Publié le vendredi 02 février 2001
La fertilisation azotée des prairies influe sur la précocité et la vitesse de croissance, et contribue directement à la production totale.
Selon les travaux des chambres d'agriculture des Pays de la Loire, le premier apport d'azote peut débuter 200°C jours base 0 après le 1 er janvier ce qui correspond à la première quinzaine de février. D'une manière générale, il apparaît que les apports précoces sont toujours mieux valorisés que ceux effectués en fin de printemps. Le coefficient apparent d'utilisation passe de 0,7-0,8 à seulement 0,2-0,4 pour les apports tardifs. Seules les graminées pures ou les associations contenant moins de 50 % de légumineuses nécessitent une fertilisation.

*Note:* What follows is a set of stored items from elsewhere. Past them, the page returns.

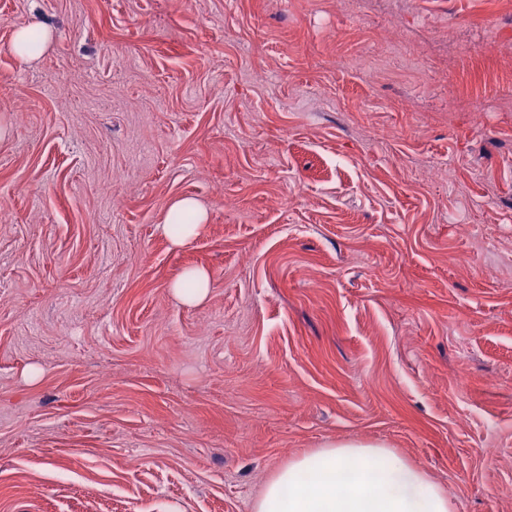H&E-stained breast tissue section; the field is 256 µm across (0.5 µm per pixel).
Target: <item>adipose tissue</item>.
Segmentation results:
<instances>
[{"label":"adipose tissue","instance_id":"ef3b65f1","mask_svg":"<svg viewBox=\"0 0 512 512\" xmlns=\"http://www.w3.org/2000/svg\"><path fill=\"white\" fill-rule=\"evenodd\" d=\"M254 512H451L440 485L393 450L342 442L276 470Z\"/></svg>","mask_w":512,"mask_h":512}]
</instances>
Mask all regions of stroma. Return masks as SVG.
Returning a JSON list of instances; mask_svg holds the SVG:
<instances>
[{
  "label": "stroma",
  "instance_id": "35a3bbf8",
  "mask_svg": "<svg viewBox=\"0 0 512 512\" xmlns=\"http://www.w3.org/2000/svg\"><path fill=\"white\" fill-rule=\"evenodd\" d=\"M0 126V512H253L347 441L512 512V0H0ZM50 33L45 27L21 26L14 31L12 49L25 60L40 58L47 49ZM181 214L191 215L192 222L191 224L186 223L181 225L182 228L179 233H173V218ZM205 219L206 212L196 200L188 197H182L174 200L170 205L166 221L165 224H163L162 229L171 244L175 247H179L197 234L199 227L204 223ZM210 274L203 268L185 269L171 284V290L182 303L191 305L203 300L210 288Z\"/></svg>",
  "mask_w": 512,
  "mask_h": 512
}]
</instances>
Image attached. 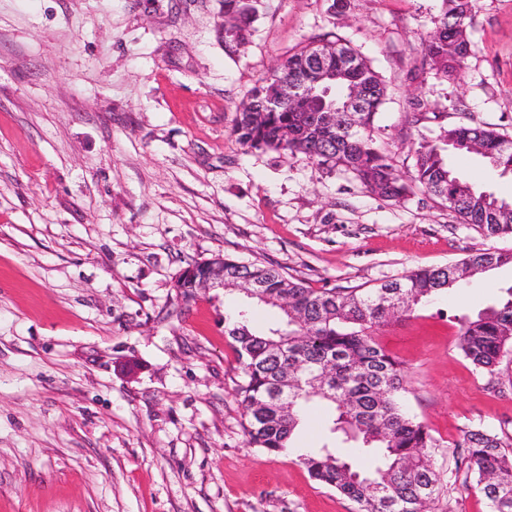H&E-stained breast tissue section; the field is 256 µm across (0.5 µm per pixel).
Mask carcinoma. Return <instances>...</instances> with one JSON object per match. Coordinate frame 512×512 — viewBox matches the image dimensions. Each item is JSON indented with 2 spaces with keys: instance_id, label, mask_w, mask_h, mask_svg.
<instances>
[{
  "instance_id": "1",
  "label": "carcinoma",
  "mask_w": 512,
  "mask_h": 512,
  "mask_svg": "<svg viewBox=\"0 0 512 512\" xmlns=\"http://www.w3.org/2000/svg\"><path fill=\"white\" fill-rule=\"evenodd\" d=\"M258 2L224 0L226 53H237L248 41ZM441 2L439 24L423 43L421 67L458 81L472 51L468 28L475 0ZM319 44L336 46L334 80H320L312 65L311 52ZM283 78L315 90V97L303 108L278 104ZM358 86L372 89L365 110L353 113L351 125L327 123L320 112L324 104L342 102ZM385 92L365 58L327 33L290 54L253 89L251 98L273 109L237 113L233 134L251 150L301 154L318 168L348 172L387 200L418 188L488 236L512 234V202L475 189L449 162L452 155L476 154L491 169L512 173V140L480 127H442L436 138L413 143V171L406 178L373 138ZM206 264L194 262L177 276L174 288L183 305L195 300L194 278ZM506 266L512 268V251L486 249L371 286L309 288L273 265L224 258L225 294L241 293L242 280L258 285L255 295H244L245 303L224 312V336L243 374L236 397L247 444L284 457L294 454L305 415L318 405L325 412L327 441L297 454L313 479L354 502L356 512H428L447 486L432 460L441 443L404 408V372L376 331ZM284 301L288 310L281 323L253 326L252 305L278 309ZM458 348L497 389L498 368L512 365V285L494 304L460 319ZM453 457L456 473L477 478L490 512H512V438L464 430Z\"/></svg>"
}]
</instances>
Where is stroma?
<instances>
[{
	"mask_svg": "<svg viewBox=\"0 0 512 512\" xmlns=\"http://www.w3.org/2000/svg\"><path fill=\"white\" fill-rule=\"evenodd\" d=\"M439 7L261 0L229 55L224 0H0V512H355L299 462L246 444L224 337L241 298L187 307L174 279L220 254L344 288L512 249L427 194L390 201L232 133L288 52L333 32L385 83L373 136L399 173L411 141L447 125L512 139V0H475L458 83L420 67ZM452 164L512 200V174ZM510 281L478 278L378 332L406 408L442 443L439 469L465 428L512 437V391L489 389L458 348L459 318ZM431 512L488 505L470 478Z\"/></svg>",
	"mask_w": 512,
	"mask_h": 512,
	"instance_id": "1",
	"label": "stroma"
}]
</instances>
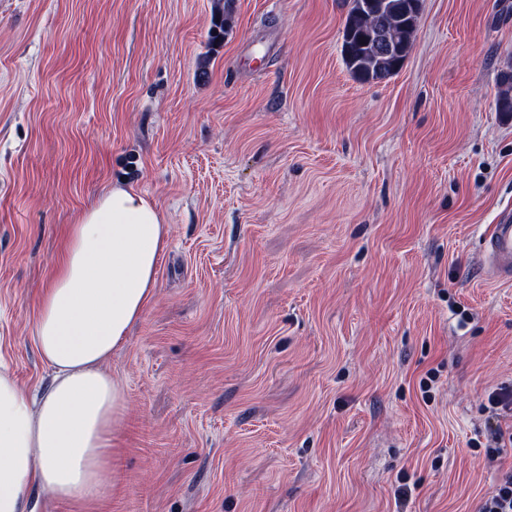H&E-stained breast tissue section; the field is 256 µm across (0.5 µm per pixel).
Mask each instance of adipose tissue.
I'll use <instances>...</instances> for the list:
<instances>
[{"label": "adipose tissue", "instance_id": "obj_1", "mask_svg": "<svg viewBox=\"0 0 512 512\" xmlns=\"http://www.w3.org/2000/svg\"><path fill=\"white\" fill-rule=\"evenodd\" d=\"M167 226L143 194L112 185L72 225L31 335L50 371L33 392L0 369V512L33 489L92 512L119 445L126 391L105 365L154 298Z\"/></svg>", "mask_w": 512, "mask_h": 512}]
</instances>
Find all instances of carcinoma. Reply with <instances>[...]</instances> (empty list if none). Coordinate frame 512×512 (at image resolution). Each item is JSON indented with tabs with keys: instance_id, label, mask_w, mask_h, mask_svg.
Here are the masks:
<instances>
[{
	"instance_id": "1",
	"label": "carcinoma",
	"mask_w": 512,
	"mask_h": 512,
	"mask_svg": "<svg viewBox=\"0 0 512 512\" xmlns=\"http://www.w3.org/2000/svg\"><path fill=\"white\" fill-rule=\"evenodd\" d=\"M360 0H348V9L343 29L353 31L349 42V54L343 56L344 63L350 74L361 81H381L392 77L398 72L396 57H383L369 41L370 34L377 29H386L394 35L396 48L402 57H407L412 37L417 26V15L408 5L413 0H385L388 10L379 14L359 10ZM221 12V20L214 25L210 33L213 41L224 39L228 21L231 20V5L216 6ZM501 90L496 100L497 110L505 115L512 114V71L500 73Z\"/></svg>"
}]
</instances>
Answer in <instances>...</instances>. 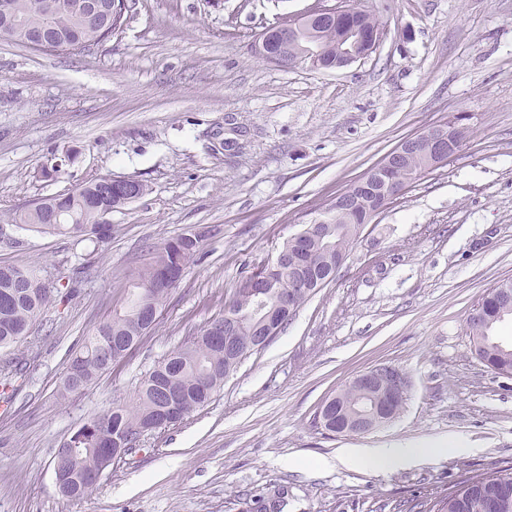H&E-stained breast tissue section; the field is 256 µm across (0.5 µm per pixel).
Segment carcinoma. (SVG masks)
<instances>
[{
  "mask_svg": "<svg viewBox=\"0 0 512 512\" xmlns=\"http://www.w3.org/2000/svg\"><path fill=\"white\" fill-rule=\"evenodd\" d=\"M17 24L7 41L27 46L28 33L45 25L54 33L68 53H80L86 48L104 43L123 31L130 11L129 0H102L112 12L101 13L95 26L86 24L76 7L78 0H10ZM352 24L364 32L383 29L379 17L362 10L352 16ZM341 39L338 28L324 24L318 34L301 33L281 46L282 66L303 62L308 47L317 42L328 57L336 54ZM430 171L424 156L410 158L396 179L409 186ZM99 191L93 180L70 192L40 200V206L15 215L7 226L22 231L62 235L80 242L97 244L111 238L99 230ZM322 224L311 229L310 252L300 253L293 239H288L281 252L288 262L273 268L267 276V295L288 284L304 259L318 268L335 263L338 254L346 255L355 242L352 225L355 216L340 208H331L321 216ZM207 232L187 231L167 240L151 252L131 283L126 305L100 323L72 357L71 367L78 381L66 376L62 382L65 393L79 391L112 365L125 358L150 330L143 328L146 312L162 313L171 290L181 280L186 266L196 260ZM73 291L57 288L46 282L40 268L31 263L0 264V349L11 348L26 340L33 324L50 304L71 301ZM477 307L482 315H469L466 320L470 341L477 358L491 372L512 375V346L497 341L496 326L512 319V279L502 280L490 288ZM224 311L237 317L235 335L246 342L256 334L258 317L254 301L235 292ZM224 324V318L211 322L192 340L158 361L146 373L135 397L129 403H115L107 412L89 419L69 438L71 451L66 457H55L54 472L66 480L57 485L67 498H84L97 487L88 475L99 469L107 454L116 461L136 447L135 430L143 422L165 415L177 422L203 407L224 385V342L214 340L210 330ZM437 512H512V472L468 476L433 504Z\"/></svg>",
  "mask_w": 512,
  "mask_h": 512,
  "instance_id": "cac0c4a2",
  "label": "carcinoma"
}]
</instances>
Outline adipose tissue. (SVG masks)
<instances>
[{
  "mask_svg": "<svg viewBox=\"0 0 512 512\" xmlns=\"http://www.w3.org/2000/svg\"><path fill=\"white\" fill-rule=\"evenodd\" d=\"M461 442L452 440L444 446L402 448H345L337 457L345 467L365 466L376 471H393L400 468L424 464L450 453L463 451Z\"/></svg>",
  "mask_w": 512,
  "mask_h": 512,
  "instance_id": "adipose-tissue-1",
  "label": "adipose tissue"
}]
</instances>
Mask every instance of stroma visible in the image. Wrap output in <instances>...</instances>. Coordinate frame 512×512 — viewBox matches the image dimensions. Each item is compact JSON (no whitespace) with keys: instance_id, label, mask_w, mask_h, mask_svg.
Wrapping results in <instances>:
<instances>
[{"instance_id":"stroma-1","label":"stroma","mask_w":512,"mask_h":512,"mask_svg":"<svg viewBox=\"0 0 512 512\" xmlns=\"http://www.w3.org/2000/svg\"><path fill=\"white\" fill-rule=\"evenodd\" d=\"M314 2L134 0L123 31L80 54L0 41V222L103 175L149 187L109 215L105 243L29 232L0 248V263H40L76 291L0 352L12 375L0 387V512H250L278 488L282 512H409L464 477L512 469V376L489 371L465 333L484 292L512 279V0H354L384 35L337 72L256 54L265 27ZM461 112L463 150L367 225L335 281L207 405L145 433L91 495L58 493L54 457L73 432L129 400L404 138ZM191 229L206 231L203 253L154 330L60 396L71 355L125 304L148 251ZM380 364L409 381L399 415L362 436L312 428L323 401ZM451 439L465 451L421 466L336 463L341 448Z\"/></svg>"}]
</instances>
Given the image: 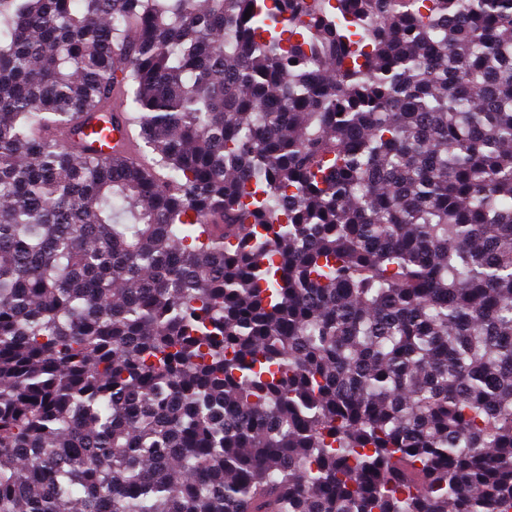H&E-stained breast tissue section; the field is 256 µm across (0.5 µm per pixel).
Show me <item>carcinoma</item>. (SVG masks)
Masks as SVG:
<instances>
[{"mask_svg":"<svg viewBox=\"0 0 512 512\" xmlns=\"http://www.w3.org/2000/svg\"><path fill=\"white\" fill-rule=\"evenodd\" d=\"M275 2L0 0V512H512V0ZM87 140L104 155L112 153L120 144L122 133L109 123L95 124L87 130Z\"/></svg>","mask_w":512,"mask_h":512,"instance_id":"obj_1","label":"carcinoma"}]
</instances>
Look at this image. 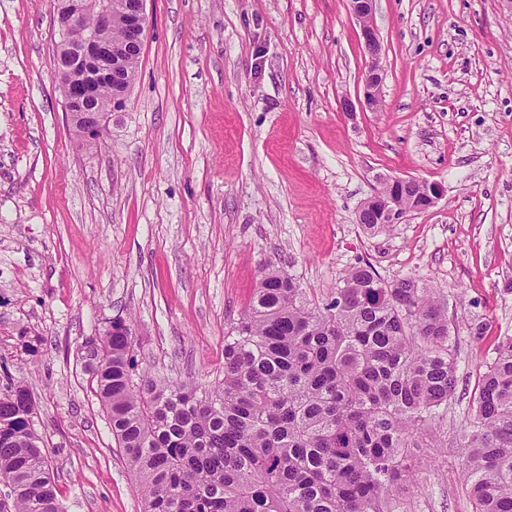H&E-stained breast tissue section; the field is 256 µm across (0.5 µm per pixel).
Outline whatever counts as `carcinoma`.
Masks as SVG:
<instances>
[{
    "label": "carcinoma",
    "mask_w": 512,
    "mask_h": 512,
    "mask_svg": "<svg viewBox=\"0 0 512 512\" xmlns=\"http://www.w3.org/2000/svg\"><path fill=\"white\" fill-rule=\"evenodd\" d=\"M102 40L125 37L120 15ZM382 197L424 209V185ZM358 222L386 227L383 206ZM436 291L391 282L367 264L325 301L283 271H262L248 310L224 337V378L206 390L139 367L131 325L114 318L83 343L84 362L142 512H411V448L455 390L456 352ZM26 387L0 388V479L8 510L62 512ZM456 445L473 512H512V336L474 386Z\"/></svg>",
    "instance_id": "1"
}]
</instances>
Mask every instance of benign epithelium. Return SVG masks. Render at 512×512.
<instances>
[{"mask_svg":"<svg viewBox=\"0 0 512 512\" xmlns=\"http://www.w3.org/2000/svg\"><path fill=\"white\" fill-rule=\"evenodd\" d=\"M350 10L359 23L365 50L369 55L368 70L364 79V104L370 108L377 105L378 89L381 82L382 69L379 64L381 43L376 29L371 24L373 0H349ZM146 0H133L123 10L126 38L116 45L103 43L98 34L90 32L79 45L66 46V54L59 56L58 71L64 75L74 70V63L84 58L106 57L112 63V80H117L118 65L123 55L133 49L143 46L146 28ZM114 5L112 0H59L57 4V25L59 34L65 36L68 32L81 25L84 17L92 13L98 23V28L112 27V14ZM95 94V84L86 76L69 82L68 97L65 101L67 116L74 123L76 136L85 142L97 141L105 131L112 116V111L85 112L84 123H76L77 116L74 108L88 107Z\"/></svg>","mask_w":512,"mask_h":512,"instance_id":"7a95c632","label":"benign epithelium"}]
</instances>
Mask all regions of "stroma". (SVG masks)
<instances>
[{"label":"stroma","mask_w":512,"mask_h":512,"mask_svg":"<svg viewBox=\"0 0 512 512\" xmlns=\"http://www.w3.org/2000/svg\"><path fill=\"white\" fill-rule=\"evenodd\" d=\"M146 13L125 105L81 148L54 0H0V357L32 395L64 512H142L86 338L130 320L141 366L211 387L263 267L325 299L361 262L430 284L447 309L456 388L437 447L414 451L411 510L472 512L450 441L512 336V0H375L380 105L353 112L341 102L362 98L369 57L348 0ZM385 176L444 195L369 233L358 211Z\"/></svg>","instance_id":"obj_1"}]
</instances>
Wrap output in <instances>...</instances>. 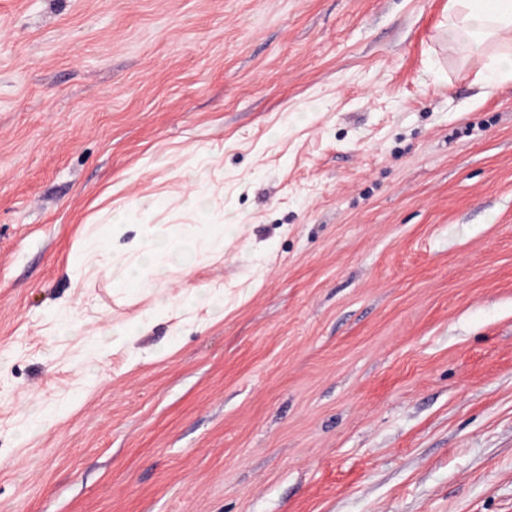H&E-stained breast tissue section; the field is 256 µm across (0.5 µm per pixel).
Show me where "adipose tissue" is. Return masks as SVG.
Masks as SVG:
<instances>
[{"mask_svg": "<svg viewBox=\"0 0 512 512\" xmlns=\"http://www.w3.org/2000/svg\"><path fill=\"white\" fill-rule=\"evenodd\" d=\"M449 44L482 58L477 80L486 88L512 83V0H448L441 24ZM121 225L100 231L73 262L71 274L85 284L109 273L113 284L128 287L129 268L115 260L110 241Z\"/></svg>", "mask_w": 512, "mask_h": 512, "instance_id": "adipose-tissue-1", "label": "adipose tissue"}]
</instances>
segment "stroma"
Here are the masks:
<instances>
[{"instance_id":"stroma-1","label":"stroma","mask_w":512,"mask_h":512,"mask_svg":"<svg viewBox=\"0 0 512 512\" xmlns=\"http://www.w3.org/2000/svg\"><path fill=\"white\" fill-rule=\"evenodd\" d=\"M446 3L0 0V512H512V85ZM117 215L167 277L74 283ZM190 311H175L173 305L168 299L159 298L150 314L145 318L138 320L137 324L121 325L112 328V348H124L126 355V365L131 367L141 360V353L134 348L133 339L138 336L140 326H146L155 320H167L172 317H178L183 314H189Z\"/></svg>"}]
</instances>
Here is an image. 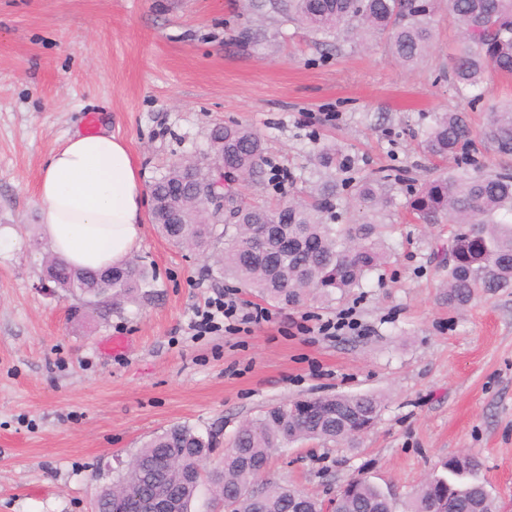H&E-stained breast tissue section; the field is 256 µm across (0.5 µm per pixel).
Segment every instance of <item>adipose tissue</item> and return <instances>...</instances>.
Returning <instances> with one entry per match:
<instances>
[{"instance_id":"1","label":"adipose tissue","mask_w":512,"mask_h":512,"mask_svg":"<svg viewBox=\"0 0 512 512\" xmlns=\"http://www.w3.org/2000/svg\"><path fill=\"white\" fill-rule=\"evenodd\" d=\"M43 230L71 266L123 264L143 240L147 191L125 140L73 133L50 157L37 187Z\"/></svg>"}]
</instances>
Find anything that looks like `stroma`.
Masks as SVG:
<instances>
[{"label": "stroma", "instance_id": "1", "mask_svg": "<svg viewBox=\"0 0 512 512\" xmlns=\"http://www.w3.org/2000/svg\"><path fill=\"white\" fill-rule=\"evenodd\" d=\"M413 67L385 38L318 44L305 27L245 0H0V512H94L100 469H121L142 444L181 423L218 438L202 462L220 468L236 431L302 397L373 393L382 408L356 448L306 440L272 453L262 474L326 500L363 476L411 494L464 451L499 512H512V288L452 310L444 296L448 224L407 207L415 188L451 172L419 142L437 113L474 131L512 101V76L457 87L450 56L462 33L445 6ZM125 139L144 182L205 158L215 126L263 139L261 177L238 182L275 206L318 180L315 156L337 144L360 180L391 175L377 214L387 263L341 299L261 303L224 278L212 255L174 246L152 222L134 257L146 297L109 316L76 315L79 296L45 291L37 185L45 162L89 114ZM264 304L269 319L234 333L192 324L217 295ZM351 312L357 325L318 326ZM128 339L112 352L113 337Z\"/></svg>", "mask_w": 512, "mask_h": 512}]
</instances>
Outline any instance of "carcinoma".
I'll return each instance as SVG.
<instances>
[{
	"label": "carcinoma",
	"instance_id": "carcinoma-1",
	"mask_svg": "<svg viewBox=\"0 0 512 512\" xmlns=\"http://www.w3.org/2000/svg\"><path fill=\"white\" fill-rule=\"evenodd\" d=\"M257 13L270 10L289 22L323 37L343 29L386 37L392 54L406 65L420 59L432 39L434 0H249ZM448 11L461 24V44L451 58L454 82L480 85L490 73L512 76V0H448ZM472 130L461 112H443L424 133L423 151L434 158L457 159L455 172L437 177L415 190L409 208L431 222L445 218L456 226L448 239V307L469 304L478 295L512 288V224L498 220L512 214V168L494 174L476 173L477 162L467 154ZM482 138L497 155L512 157V104L492 108ZM215 163L224 164V179L256 178L265 164L261 137L241 126H219L211 134ZM317 162L324 179L314 193L270 209L253 205L231 186L224 187V208L236 216L224 223V213L205 203L211 169L193 160L176 161L153 181L152 222L177 246L212 247L224 274L254 289L262 298L295 305L317 292L326 301L361 286L371 271L385 264L386 246L380 226L368 216L348 224H329L341 189H352L361 209L375 212L390 203L388 177L353 182L336 181V172L352 162L336 150L322 148ZM47 276L56 287L77 294L94 307L127 295H147L150 276L130 260L112 269H75L53 255ZM381 400L372 394H338L273 405L247 422L231 440L221 469L204 475L190 471L216 447L185 424H173L134 455L135 464L101 488L97 512H141L134 494L149 498L162 493L180 512L208 477L226 512H288L302 491L285 485L256 484V472L278 448L298 440L357 447L362 427L378 421ZM479 460L461 465L454 458L442 463L412 498L411 512H497L494 500L478 479ZM254 485L257 495L241 490ZM339 512H393L391 496L366 478L348 482L339 496Z\"/></svg>",
	"mask_w": 512,
	"mask_h": 512
}]
</instances>
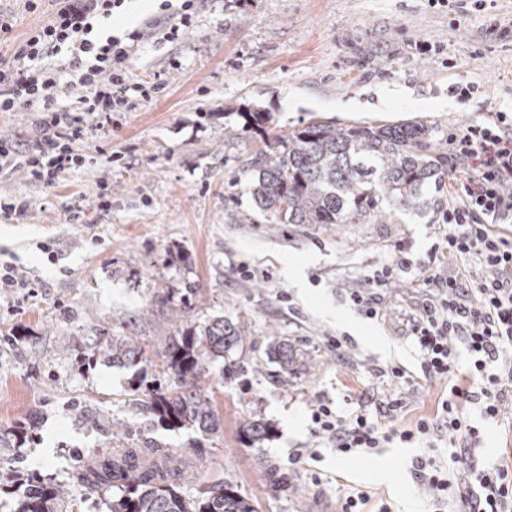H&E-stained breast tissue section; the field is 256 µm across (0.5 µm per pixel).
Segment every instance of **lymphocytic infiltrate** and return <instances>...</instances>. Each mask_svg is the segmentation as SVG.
<instances>
[{"label": "lymphocytic infiltrate", "mask_w": 512, "mask_h": 512, "mask_svg": "<svg viewBox=\"0 0 512 512\" xmlns=\"http://www.w3.org/2000/svg\"><path fill=\"white\" fill-rule=\"evenodd\" d=\"M126 0H55L50 17L12 44L0 67V112L33 110L40 136L22 147L0 137V171L21 168L44 187L89 164L78 145L156 93L133 81L129 59L147 42L174 43L193 26L199 0H161L143 28L122 37L93 38L98 23ZM77 97L79 113L57 105L61 88ZM449 183L454 200L443 214L429 262L415 281L423 304L411 335L429 377L445 381L436 414L414 427L398 425L401 400L383 419L359 411L343 418L319 406L312 421L337 453L371 454L393 440L422 443L414 470L439 512H512V463L477 458L482 442L467 408L479 404L498 419L512 397V114L471 124L448 136ZM409 262L399 258L354 288L349 300L367 317L381 312L379 295ZM472 359L462 375L457 355Z\"/></svg>", "instance_id": "obj_1"}]
</instances>
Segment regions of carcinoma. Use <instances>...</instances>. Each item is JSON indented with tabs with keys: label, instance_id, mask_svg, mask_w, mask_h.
Here are the masks:
<instances>
[{
	"label": "carcinoma",
	"instance_id": "cac0c4a2",
	"mask_svg": "<svg viewBox=\"0 0 512 512\" xmlns=\"http://www.w3.org/2000/svg\"><path fill=\"white\" fill-rule=\"evenodd\" d=\"M274 142L244 162L256 174V208L270 224H393L399 213H429L443 205L448 141L437 138L426 123L311 121ZM241 342L242 325L222 317L170 337L161 368L172 371L179 384L174 392L150 389L149 409L158 420L172 428L217 433L220 415L196 386L209 360L224 357ZM112 358L133 363L142 360V352L121 340L112 343ZM240 432L255 446L269 438L271 429L254 413L241 422ZM192 465V459L161 445L109 447L83 463L76 478L94 493L120 483L121 493L108 503V512H256L229 480L211 486L200 499L185 496ZM66 497L61 484L29 481L18 495L16 512H62Z\"/></svg>",
	"mask_w": 512,
	"mask_h": 512
}]
</instances>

Le calcul de la dose totale tient compte des objectifs de rendement de la prairie, des fournitures d'azote par le sol, de la contribution des légumineuses, des fumiers et des lisiers. En dessous de 20 % de légumineuses, celles-ci ne sont pas prises en compte. Entre 20 et 50 %, elles contribuent à hauteur de 75 U/ha pour un rendement annuel de la prairie de 8 t de MS. De même, les quantités d'azote disponibles pour la plante en provenance des fumiers et lisiers sont fournies en attribuant un coefficient d'équivalence engrais par type de produit. Par exemple, 0,40 pour un lisier de bovins épandu au printemps. Concrètement, 100 kg d'azote total d'un lisier de bovins équivalent à 40 kg d'azote minéral, soit 120 kg d'ammonitrate 33,5 %. Pour une mise à l'herbe précoce, la première fraction sera d'une cinquantaine d'unités. L'apport avant la deuxième exploitation variera de 30-40 U pour un pâturage à 60 U si la prairie est destinée à la fauche. Avant chaque pâture ultérieure, la prairie recevra 30 U supplémentaires jusqu'à la dose totale.